Now all roads lead to France and heavy is the tread
Of the living; but the dead returning lightly dance.
Edward Thomas, Roads

Tuesday, April 15, 2025

Carl Bobrow's Aerial Ascendancy Series


Sample Illustrations from the Series


By Carl J. Bobrow

Aeronaut Books, 2025

Reviewed by Steve Suddaby


As a lover of WWI aviation, I was initially concerned that I wouldn’t find prewar aviation histories very interesting. I had no reason to worry! Carl Bobrow, Alfred Verville Fellow and retired Smithsonian Institution National Air & Space Museum staffer, presents fascinating descriptions of the earliest years of aviation in the Russian, Austro-Hungarian, and German Empires. Each volume helps the reader understand the genesis of these empires’ successes and failures in aviation during the war itself. The Russian and Austro-Hungarian histories are particularly enlightening because those two empires have always been underrepresented in English-language research on the Great War.

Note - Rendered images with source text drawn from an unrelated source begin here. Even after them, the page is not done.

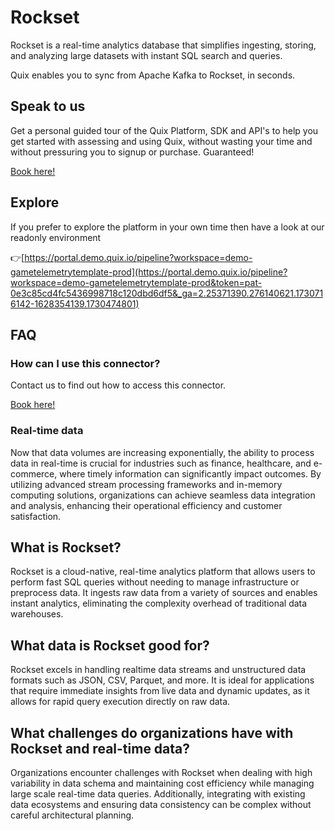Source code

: <!-- START MARKDOWN -->
<!--[tech-name]-->
# Rockset

<!--[blurb-about-tech]-->
Rockset is a real-time analytics database that simplifies ingesting, storing, and analyzing large datasets with instant SQL search and queries.

Quix enables you to sync from Apache Kafka <span id="to_or_from">to</span> <span id="techname">Rockset</span>, in seconds.


## Speak to us

Get a personal guided tour of the Quix Platform, SDK and API's to help you get started with assessing and using Quix, without wasting your time and without pressuring you to signup or purchase. Guaranteed!

[Book here!](https://share.hsforms.com/1iW0TmZzKQMChk0lxd_tGiw4yjw2?__hstc=175542013.19c333c2ae8002be5fbc6a17a447e442.1730474801833.1730474801833.1730716142494.2&__hssc=175542013.2.1730716142494&__hsfp=3927774151)


## Explore

If you prefer to explore the platform in your own time then have a look at our readonly environment

👉[https://portal.demo.quix.io/pipeline?workspace=demo-gametelemetrytemplate-prod](https://portal.demo.quix.io/pipeline?workspace=demo-gametelemetrytemplate-prod&token=pat-0e3c85cd4fc5436998718c120dbd6df5&_ga=2.25371390.276140621.1730716142-1628354139.1730474801)


## FAQ 

### How can I use this connector?

Contact us to find out how to access this connector.

[Book here!](https://share.hsforms.com/1iW0TmZzKQMChk0lxd_tGiw4yjw2?__hstc=175542013.19c333c2ae8002be5fbc6a17a447e442.1730474801833.1730474801833.1730716142494.2&__hssc=175542013.2.1730716142494&__hsfp=3927774151)

### Real-time data

Now that data volumes are increasing exponentially, the ability to process data in real-time is crucial for industries such as finance, healthcare, and e-commerce, where timely information can significantly impact outcomes. By utilizing advanced stream processing frameworks and in-memory computing solutions, organizations can achieve seamless data integration and analysis, enhancing their operational efficiency and customer satisfaction.

## What is <span id="techname">Rockset</span>?

<!--[tech-seo-text]-->
Rockset is a cloud-native, real-time analytics platform that allows users to perform fast SQL queries without needing to manage infrastructure or preprocess data. It ingests raw data from a variety of sources and enables instant analytics, eliminating the complexity overhead of traditional data warehouses.

## What data is <span id="techname">Rockset</span> good for?

<!--[tech-data-seo-text]-->
Rockset excels in handling realtime data streams and unstructured data formats such as JSON, CSV, Parquet, and more. It is ideal for applications that require immediate insights from live data and dynamic updates, as it allows for rapid query execution directly on raw data.

## What challenges do organizations have with <span id="techname">Rockset</span> and real-time data?

<!--[tech-challenges-seo-text]-->
Organizations encounter challenges with Rockset when dealing with high variability in data schema and maintaining cost efficiency while managing large scale real-time data queries. Additionally, integrating with existing data ecosystems and ensuring data consistency can be complex without careful architectural planning.
<!-- END MARKDOWN -->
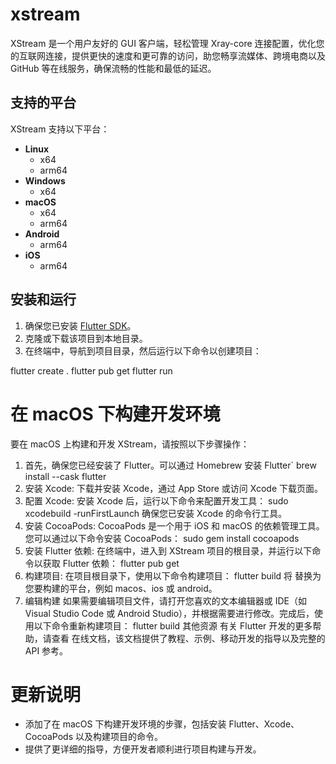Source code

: # xstream

XStream 是一个用户友好的 GUI 客户端，轻松管理 Xray-core 连接配置，优化您的互联网连接，提供更快的速度和更可靠的访问，助您畅享流媒体、跨境电商以及 GitHub 等在线服务，确保流畅的性能和最低的延迟。

## 支持的平台

XStream 支持以下平台：

- **Linux**
  - x64
  - arm64
- **Windows**
  - x64
- **macOS**
  - x64
  - arm64
- **Android**
  - arm64
- **iOS**
  - arm64

## 安装和运行

1. 确保您已安装 [Flutter SDK](https://flutter.dev/docs/get-started/install)。
2. 克隆或下载该项目到本地目录。
3. 在终端中，导航到项目目录，然后运行以下命令以创建项目：

flutter create .
flutter pub get
flutter run

# 在 macOS 下构建开发环境

要在 macOS 上构建和开发 XStream，请按照以下步骤操作：
1. 首先，确保您已经安装了 Flutter。可以通过 Homebrew 安装 Flutter`
    brew install --cask flutter
2. 安装 Xcode: 下载并安装 Xcode，通过 App Store 或访问 Xcode 下载页面。
3. 配置 Xcode: 安装 Xcode 后，运行以下命令来配置开发工具：
    sudo xcodebuild -runFirstLaunch
确保您已安装 Xcode 的命令行工具。
4. 安装 CocoaPods: CocoaPods 是一个用于 iOS 和 macOS 的依赖管理工具。您可以通过以下命令安装 CocoaPods：
    sudo gem install cocoapods
5. 安装 Flutter 依赖: 在终端中，进入到 XStream 项目的根目录，并运行以下命令以获取 Flutter 依赖：
    flutter pub get
6. 构建项目: 在项目根目录下，使用以下命令构建项目：
    flutter build <platform>
将 <platform> 替换为您要构建的平台，例如 macos、ios 或 android。
7. 编辑构建
如果需要编辑项目文件，请打开您喜欢的文本编辑器或 IDE（如 Visual Studio Code 或 Android Studio），并根据需要进行修改。完成后，使用以下命令重新构建项目：
    flutter build <platform>
其他资源
有关 Flutter 开发的更多帮助，请查看 在线文档，该文档提供了教程、示例、移动开发的指导以及完整的 API 参考。


# 更新说明
- 添加了在 macOS 下构建开发环境的步骤，包括安装 Flutter、Xcode、CocoaPods 以及构建项目的命令。
- 提供了更详细的指导，方便开发者顺利进行项目构建与开发。
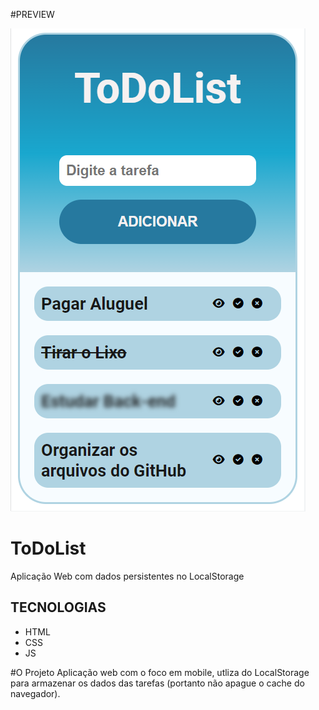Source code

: #PREVIEW

![App sendo executado com resolução de 375px](/Design/Captura%20de%20tela%202023-05-26%20115904.png)


# ToDoList
Aplicação Web com dados persistentes no LocalStorage

## TECNOLOGIAS
 - HTML
 - CSS
 - JS
 
 #O Projeto
Aplicação web com o foco em mobile, utliza do LocalStorage para armazenar os dados das tarefas (portanto não apague o cache do navegador).
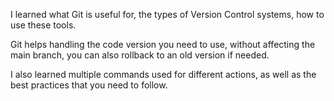 I learned what Git is useful for, the types of Version Control systems, how to use these tools.

Git helps handling the code version you need to use, without affecting the main branch, you can also rollback to an old version if needed.

I also learned multiple commands used for different actions, as well as the best practices that you need to follow.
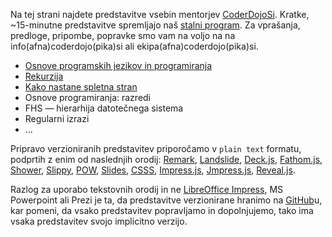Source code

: ---
---

Na tej strani najdete predstavitve vsebin mentorjev
[CoderDojoSi](http://www.coderdojo.si).
Kratke, ~15-minutne predstavitve spremljajo naš
[stalni program](http://course.coderdojo.si).
Za vprašanja, predloge, pripombe, popravke smo vam na voljo na na
info(afna)coderdojo(pika)si ali ekipa(afna)coderdojo(pika)si.

* [Osnove programskih jezikov in programiranja](p/osnove-programskih-jezikov-in-programiranja.html)
* [Rekurzija](p/rekurzija.html)
* [Kako nastane spletna stran](p/kako-nastane-spletna-stran.html)
* Osnove programiranja: razredi
* FHS — hierarhija datotečnega sistema
* Regularni izrazi
* ...

Pripravo verzioniranih predstavitev priporočamo v `plain text` formatu,
podprtih z enim od naslednjih orodij:
[Remark](http://www.remarkjs.com),
[Landslide](https://github.com/adamzap/landslide),
[Deck.js](http://imakewebthings.com/deck.js/),
[Fathom.js](http://markdalgleish.com/projects/fathom/),
[Shower](http://shwr.me),
[Slippy](https://github.com/Seldaek/slippy/),
[POW](http://usepow.com),
[Slides](http://www.briancavalier.com/code/slides/),
[CSSS](http://leaverou.github.io/CSSS/),
[Impress.js](http://bartaz.github.com/impress.js/),
[Jmpress.js](http://jmpressjs.github.io/jmpress.js/),
[Reveal.js](http://lab.hakim.se/reveal-js/).

Razlog za uporabo tekstovnih orodij in ne
[LibreOffice Impress](https://www.libreoffice.org/discover/impress/),
MS Powerpoint ali Prezi je ta, da predstavitve verzionirane hranimo na
[GitHub](https://github.com/CoderDojoSI/slides)u, kar pomeni,
da vsako predstavitev popravljamo in dopolnjujemo, tako ima vsaka
predstavitev svojo implicitno verzijo.

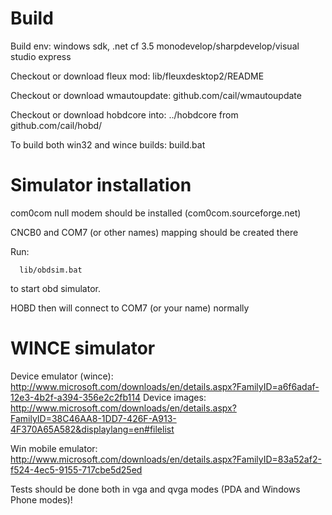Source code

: 
Build
=========================

  Build env:
    windows sdk,
    .net cf 3.5
    monodevelop/sharpdevelop/visual studio express

  Checkout or download fleux mod:
    lib/fleuxdesktop2/README

  Checkout or download wmautoupdate:
    github.com/cail/wmautoupdate

  Checkout or download hobdcore into:
    ../hobdcore
  from
    github.com/cail/hobd/

  To build both win32 and wince builds:
    build.bat


Simulator installation
=========================

  com0com null modem should be installed (com0com.sourceforge.net)

  CNCB0 and COM7 (or other names) mapping should be created there

  Run:
      
      lib/obdsim.bat

  to start obd simulator.

  HOBD then will connect to COM7 (or your name) normally


WINCE simulator
=========================

  Device emulator (wince):
    http://www.microsoft.com/downloads/en/details.aspx?FamilyID=a6f6adaf-12e3-4b2f-a394-356e2c2fb114
  Device images:
    http://www.microsoft.com/downloads/en/details.aspx?FamilyID=38C46AA8-1DD7-426F-A913-4F370A65A582&displaylang=en#filelist

  Win mobile emulator:
    http://www.microsoft.com/downloads/en/details.aspx?FamilyID=83a52af2-f524-4ec5-9155-717cbe5d25ed

  Tests should be done both in vga and qvga modes (PDA and Windows Phone modes)!

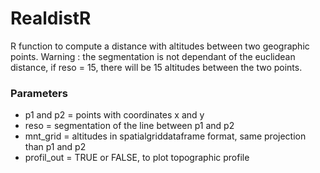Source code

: # RealdistR

R function to compute a distance with altitudes between two geographic points. Warning : the segmentation is not dependant of the euclidean distance, if reso = 15, there will be 15 altitudes between the two points.

### Parameters
- p1 and p2 = points with coordinates x and y
- reso = segmentation of the line between p1 and p2
- mnt_grid = altitudes in spatialgriddataframe format, same projection than p1 and p2
- profil_out = TRUE or FALSE, to plot topographic profile

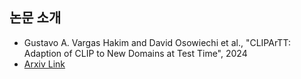 
## 논문 소개

* Gustavo A. Vargas Hakim and David Osowiechi et al., "CLIPArTT: Adaption of CLIP to New Domains at Test Time", 2024
* [Arxiv Link](https://arxiv.org/pdf/2405.00754)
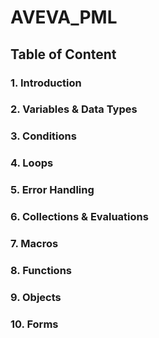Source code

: # AVEVA_PML
## Table of Content
### 1. Introduction
### 2. Variables & Data Types
### 3. Conditions
### 4. Loops
### 5. Error Handling
### 6. Collections & Evaluations
### 7. Macros
### 8. Functions
### 9. Objects
### 10. Forms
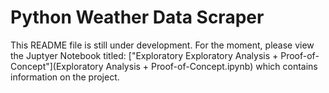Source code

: # Python Weather Data Scraper
This README file is still under development. For the moment, please view
the Juptyer Notebook titled: 
["Exploratory Exploratory Analysis + Proof-of-Concept"](Exploratory Analysis + Proof-of-Concept.ipynb)
which contains information on the project.
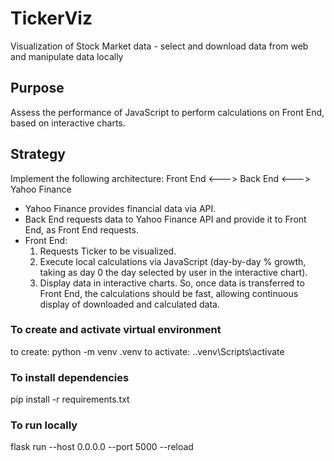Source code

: # TickerViz
Visualization of Stock Market data - select and download data from web and manipulate data locally

## Purpose
Assess the performance of JavaScript to perform calculations on Front End, based on interactive charts.

## Strategy
Implement the following architecture: Front End <---> Back End <---> Yahoo Finance
- Yahoo Finance provides financial data via API.
- Back End requests data to Yahoo Finance API and provide it to Front End, as Front End requests.
- Front End:
  1. Requests Ticker to be visualized.
  2. Execute local calculations via JavaScript (day-by-day % growth, taking as day 0 the day selected by user in the interactive chart).
  3. Display data in interactive charts.
So, once data is transferred to Front End, the calculations should be fast, allowing continuous display of downloaded and calculated data.



### To create and activate virtual environment
to create: python -m venv .venv
to activate: .\.venv\Scripts\activate

### To install dependencies
pip install -r requirements.txt

### To run locally
flask run --host 0.0.0.0 --port 5000 --reload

Aerial Ascendancy: Volume I
Russia’s Path to the Skies


Carl Bobrow’s writing style greatly enhances the reader’s understanding of these technical and complex topics. He writes short chapters. His photo captions are long and detailed. The end notes are given chapter-by-chapter, where they’re easy to find and often provide insightful background in addition to just citing sources. His electronic enhancement of the photos and their large size make them unusually clear and sharp, as if they were black-and-white photos taken in 2012 rather than 1912.  


Aerial Ascendancy: Volume II
The Rise of Flight in Austria-Hungary


Bobrow’s approach to “military” history is more wide-ranging than that of most authors. He discusses civilian pilots (including women), mechanics, aviation manufacturing companies, international air meets, promotion of aviation by aristocrats and industrialists, government policies that affected aviation companies, academic research into flight, aerial photography, naval aviation, the sparring between advocates of airplanes and airships, as well as the prescience and shortsightedness of particular generals and admirals. All of this gives an exceptionally well rounded appraisal of aviation in these three empires and clarifies why their subsequent military aviation efforts succeeded or struggled. These three volumes will be an important resource for understanding World War I aviation for years to come.


Aerial Ascendancy: Volume III
Genesis of German Aviation


All volumes available from Amazon HERE


Full Disclosure: The WWI aviation community is small and tightly knit. Carl Bobrow has been a friend and colleague of this reviewer for years.